Investigation on high-energy Si anode mechanical-electrochemical-thermal characteristic under wide temperature range

Studying the cyclic evolution of high-energy Si anode, including the mechanical deformation, voltage hysteresis, heat generation and temperature response, is of great significance for its performance and safety. In this paper, a novel coupled semi-analytical model is developed to investigate the mechanical-electrochemical-thermal characteristic of Si particle anode. This model is adopted a series of temperature and concentration dependent parameters related to electrochemical reaction and Li⁺ diffusion. The results show that Li⁺ diffusion process will be limited at a lower initial temperature, which may increase the elastic–plastic stress. Thus, the stress-induced voltage hysteresis is more evident, resulting in the capacity loss and polarization heat increase. In the aspect of thermal behavior, the heat generation during lithiation is more than that during delithiation at each initial temperature, and the total heat accumulation after one cycle is greater at a higher initial temperature. Besides, the asymmetrical elastic–plastic deformation and heat accumulation during cyclic lithiation/delithiation may lead to ratcheting deformation of the Si particle electrode. The ratcheting deformation will be aggravated at a lower temperature. Additionally, the effects of charging rates (0.2C, 0.5C and 1C) are also discussed.
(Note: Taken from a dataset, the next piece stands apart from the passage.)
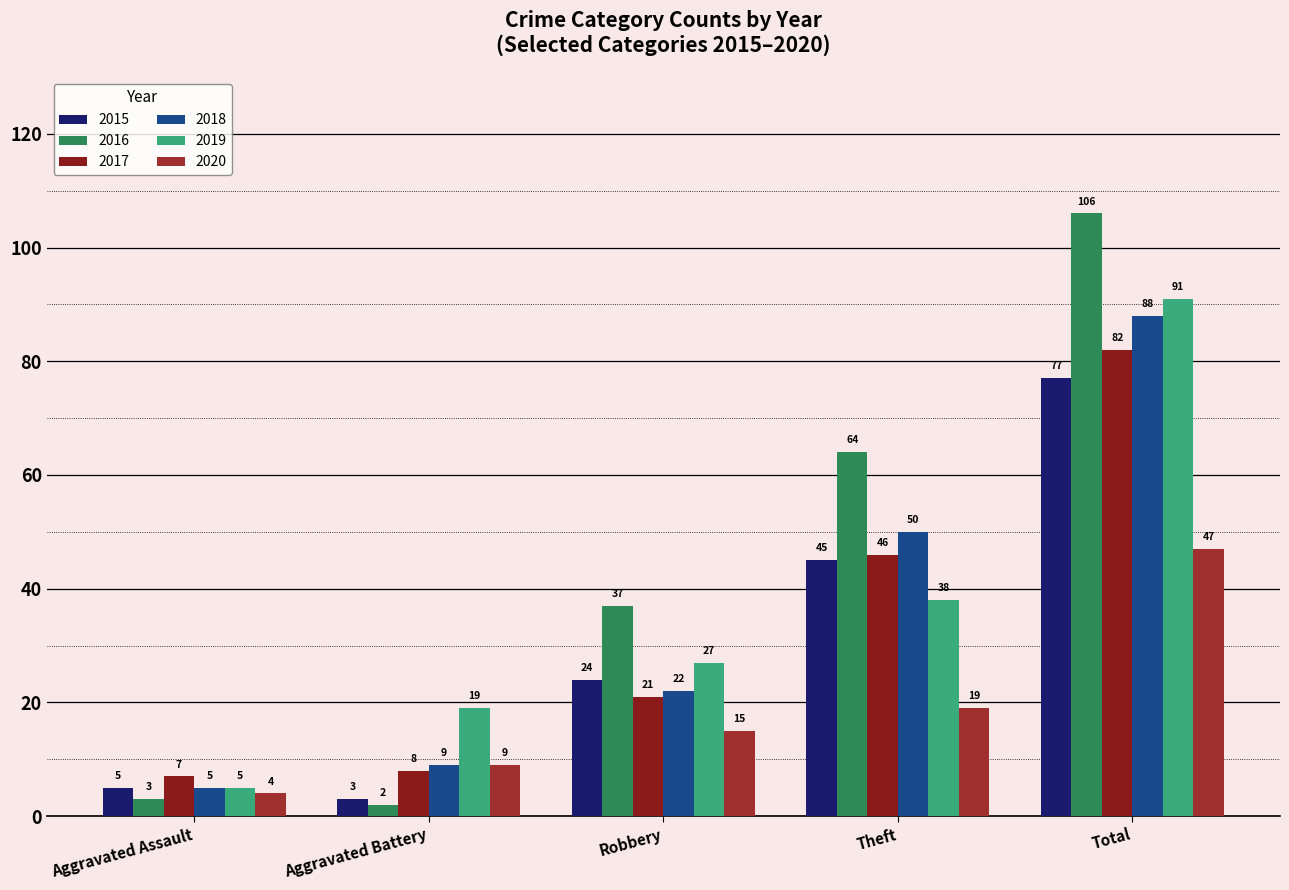

Between Aggravated Assault and Aggravated Battery, which series saw the biggest shift?

2019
The increased charging rate leads to a steeper concentration gradient, the more obvious asymmetrical elastic–plastic deformation, and earlier reaching the cut-off voltage. The electrode will produce more heat in a short time in the case of fast charging, and the resulting self-heating accumulation will affect its thermal stability. Based on this, ratcheting deformation at a fast charging rate is more severe, which will further decrease the mechanical stability of the Si electrode. The theoretical results are verified by the experiments. This study provides a theoretical and experimental basis for understanding the comprehensive performance of high-energy lithium-ion batteries, as well as design and management guidance.